Case-control studies have indicated increased risk of venous thrombosis associated with the prothrombin gene G20210A polymorphism and with elevated plasma prothrombin levels. We sought to confirm these results in a prospective population-based study of 21,690 persons. We measured G20210A and prothrombin antigen on pre-event blood samples of 302 participants who developed venous thromboembolism (VTE) and 626 participants who remained free of VTE. Approximately 4.0% of cases and 2.4% of controls carried the G20210A polymorphism, but only one of 137 African Americans did. The odds ratio in whites was 1.87 (95% CI = 0.85, 4.11)--higher for those who reported a prior history of VTE (OR = 5.44) than those reporting no VTE history (OR = 1.41) and in those with idiopathic VTE (OR = 2.51) than those with secondary VTE (OR = 1.38). There was no association between venous thromboembolism and plasma prothrombin antigen level.
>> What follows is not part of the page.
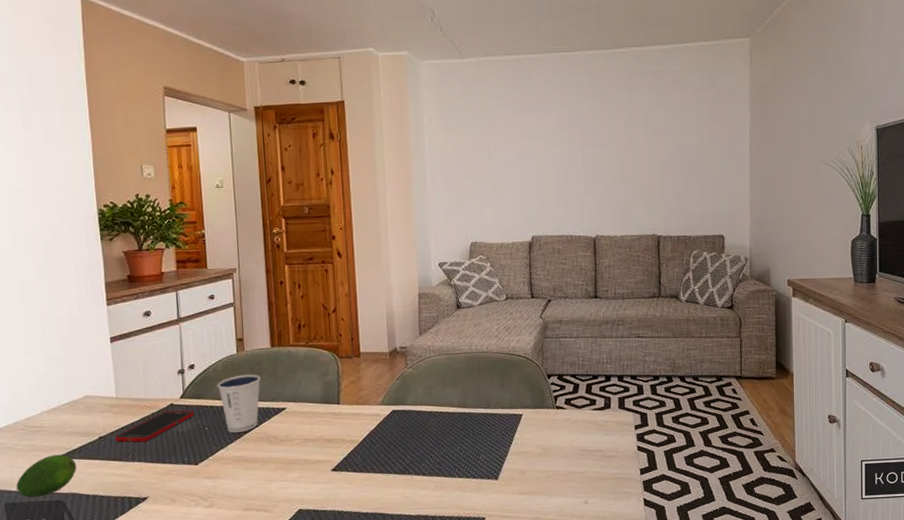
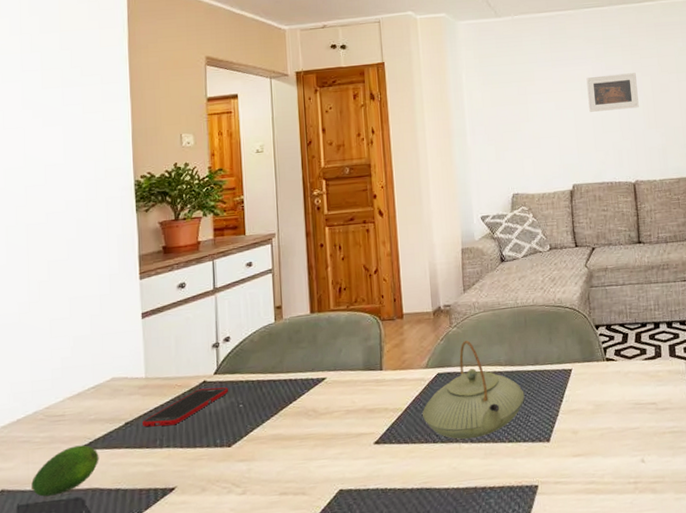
dixie cup: present [217,374,261,433] -> none [253,343,300,409]
teapot: none [377,381,476,472] -> present [422,340,525,439]
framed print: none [551,124,604,163] -> present [586,73,639,112]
We estimated that the G20210A polymorphism may account for approximately 2.5% of venous thromboembolism events in United States whites.

The prothrombin G20210A polymorphism in patients with myocardial infarction.

To investigate a possible association between the human prothrombin gene G20210A polymorphism and coronary artery thrombosis, we screened 172 consecutive patients with ischaemic heart disease admitted for coronary arteriography. The patients were divided into two groups on the basis of their clinical history and examination of their hospital records: 66 patients with a definite previous myocardial infarction, and 106 with angina-like chest pain but no evidence of myocardial infarction. The overall frequency of the G20210A polymorphism was 0.011, four out of the 172 patients being heterozygous for the mutation. The allelic frequency was 0.015 in the group with myocardial infarction and 0.009 in the group without myocardial infarction (P = 0.622). The results of this study suggest that the single nucleotide polymorphism at position 20210 of the prothrombin gene is unlikely to be a risk factor for coronary thrombosis.